WHAT TO DO>
Repeat word for word the part of the lab idea below on profiling persons from online searches that opens with the words containing "A list of labels, or" and closes with "foremost self-published content).".

EXCERPT PROVIDED>
- - - -
KR lab idea by Priit Järv

Allikas: Lambda

Ontology for segmenting persons based on online searches

There is a demand for automatically profiling persons based on the information that is available about them on the open Internet. A typical application is in marketing.

1.) What is given

A body of documents harvested online that is related to a person. We may assume that we can extract and match English language words and phrases from the documents.

A list of labels, or tags to classify this person for the profiling purposes, for example "Sport" indicating that the person is involved or interested in sports, or "Pets" indicating that the person keeps or likes pets.

2.) What is needed

An ontology that maps a given set of tags (assume that these are ubiquitous concepts related to interests and activities) to words and phrases frequently found in online documents (these can be as diverse as news reports, data dumps, encyclopedic data, but first and foremost self-published content).

The mapping should preferrably allow querying the semantic distance between a short text segment and a tag (for example, in the interval (0, 1] such that 0.1 is very remotely related and 1.0 is very closely related). Alternatively, a "yes"/"no" answer is also adequate for practical purposes.
- - - -
AVAILABLE DATA>
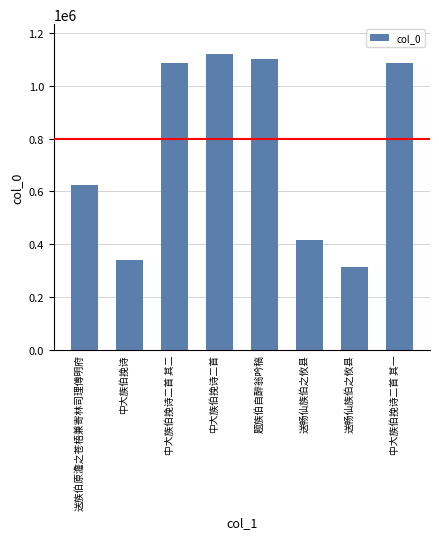

How many categories are shown in the chart?

8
- - - -
ANSWER BELOW>
A list of labels, or tags to classify this person for the profiling purposes, for example "Sport" indicating that the person is involved or interested in sports, or "Pets" indicating that the person keeps or likes pets.

2.) What is needed

An ontology that maps a given set of tags (assume that these are ubiquitous concepts related to interests and activities) to words and phrases frequently found in online documents (these can be as diverse as news reports, data dumps, encyclopedic data, but first and foremost self-published content).